政治家と外交官を多く輩出していた一族の例にもれず、語学面で才能を発揮したエルギンは、外交官を目指した。フランス語やドイツ語のほか、ラテン語、ギリシャ語に至るまで優秀な成績を修め、大学卒業後は英陸軍に籍を置きながらヨーロッパを転々とし、語学力に磨きをかけていった。そして1790年にはスコットランド上院議員に選出され、その翌年、いよいよ念願の外交官デビューを飾るチャンスがめぐってくる。

 

エルギン大使誕生

 1791年、20年にわたってオーストリアに駐在していた英国公使が病に倒れたとの連絡が、英政府のもとに飛び込んでくる。高齢の公使の代理として、早急にウィーンへ行ける人物を探さなければならなくなった政府が白羽の矢を立てたのが、語学が堪能と評判のエルギンだった。

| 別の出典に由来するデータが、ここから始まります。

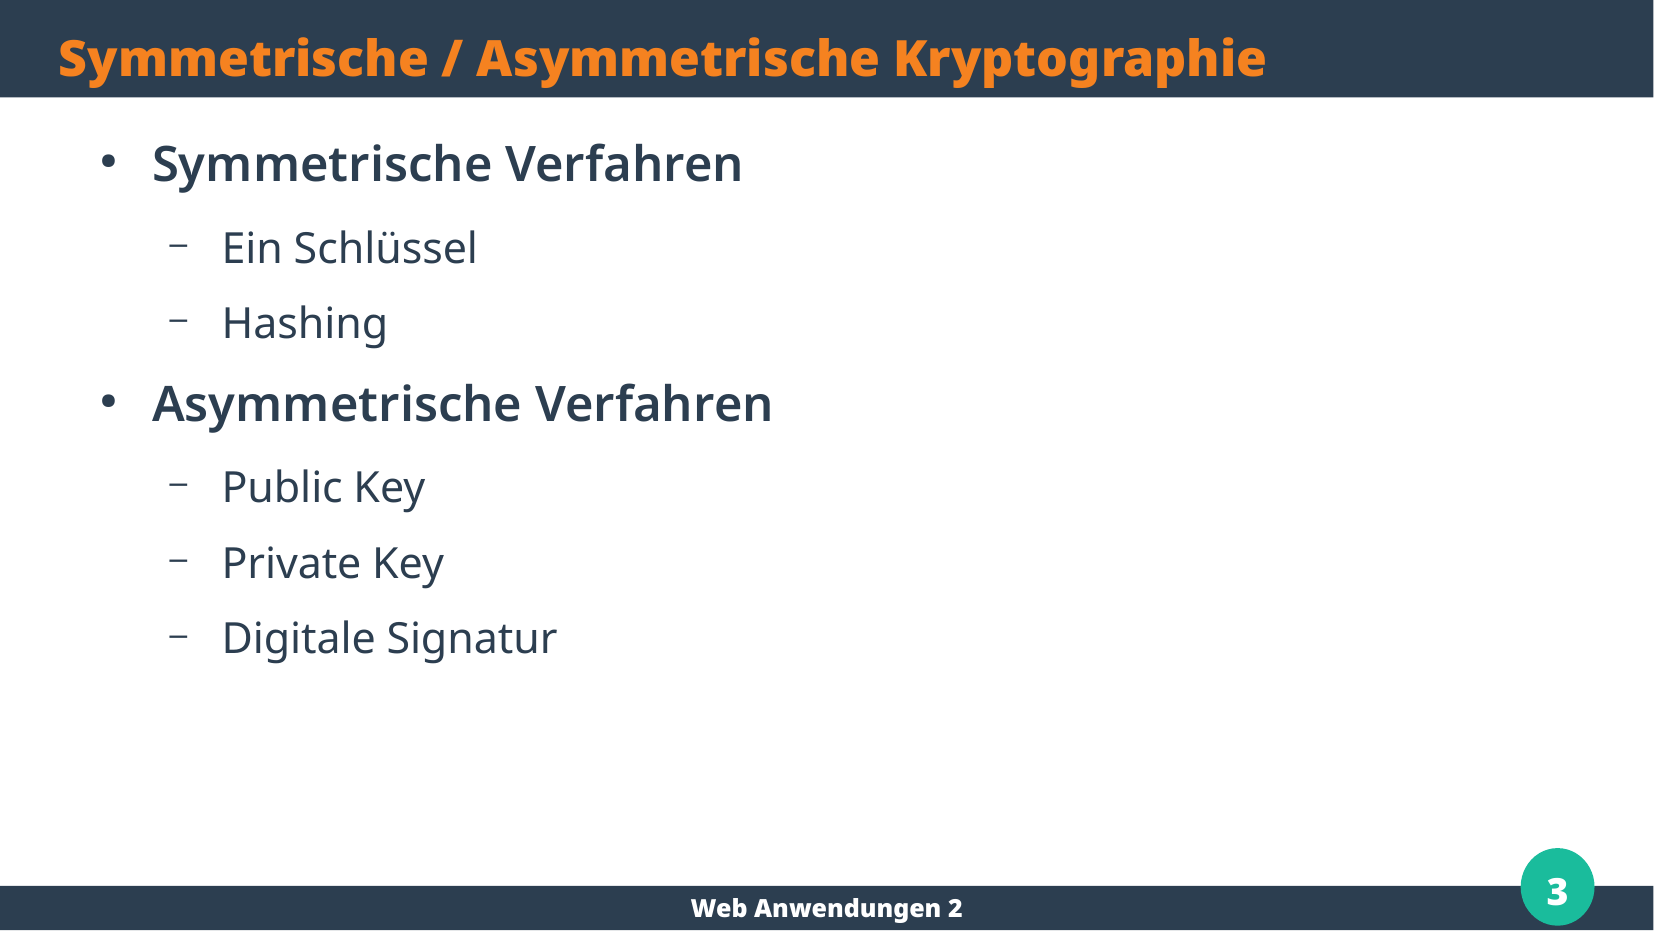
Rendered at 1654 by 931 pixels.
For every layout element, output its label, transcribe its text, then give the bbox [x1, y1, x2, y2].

list Symmetrische Verfahren Ein Schlüssel Hashing Asymmetrische Verfahren Public Key Private Key Digitale Signatur [82, 129, 1571, 669]
title Symmetrische / Asymmetrische Kryptographie [59, 0, 1595, 92]
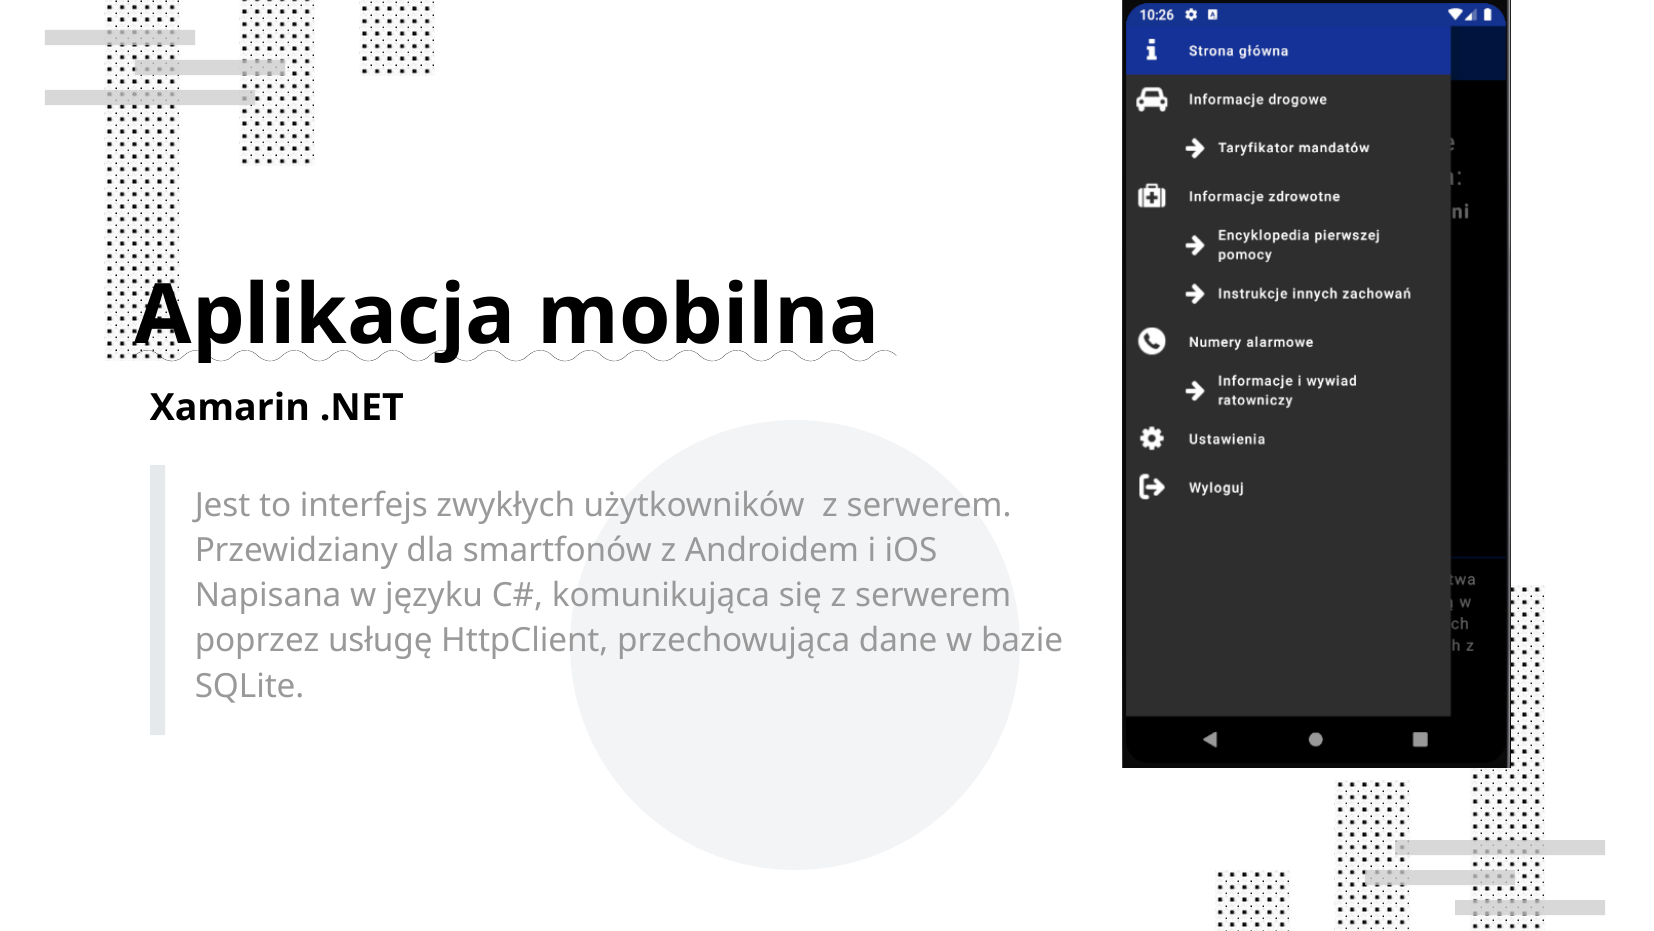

実力を認められたエルギンはその後、特命公使としてブリュッセルやベルリンへも赴き、着々とキャリアを築いていく。
ところで当時のヨーロッパでは、英仏両国の対立が年々激化していた。そうした中の1798年、英国とその植民地インドとの交易を絶ち、経済的打撃を英国に与えようと目論んだナポレオンが、フランス軍を率いて交易の中継地点であったエジプトに侵攻。エジプトはオスマン帝国の支配下に置かれていたため、オスマン帝国はフランスに宣戦布告する事態となった。また同時に、ナポレオンの企みを阻止しようとネルソン提督率いる英海軍もエジプトへ向かい、ナイル河口のアブキール湾でフランス軍を撃破。両国の連携により、ナポレオンは撤退を余儀なくされた。
これを機に、オスマン帝国と手を結んでフランスを弱体化させようと考えた英国は、オスマン帝国の首都コンスタンティノープル(現トルコ、イスタンブール)へと大使を派遣し、同帝国との友好関係を築こうとする。その特命全権大使に、これまでの経歴が評価されたエルギンが抜擢されたのである。己の前に華々しい未来が開けていることを、このときエルギンは疑いもしなかったに違いない。
人生の上昇気流に乗ったエルギンは、帝国との新たな関係を構築する役目を担うにあたり、公式な社交場に出る際にはパートナーの存在は必須と考え、花嫁を探し始める。そして4ヵ月の『捜索』の末にお眼鏡にかなった女性は、裕福な地主の娘メアリー・ニスベット。輝くばかりの美しさを放つ21歳のメアリーと、32歳という男ざかりの年齢を迎えたエルギンの結婚は、多くの招待客に祝福された。

 





ベルリン特命公使時代のエルギンと、のちに妻となるメアリー。右上図は再建された邸宅ブルームホール。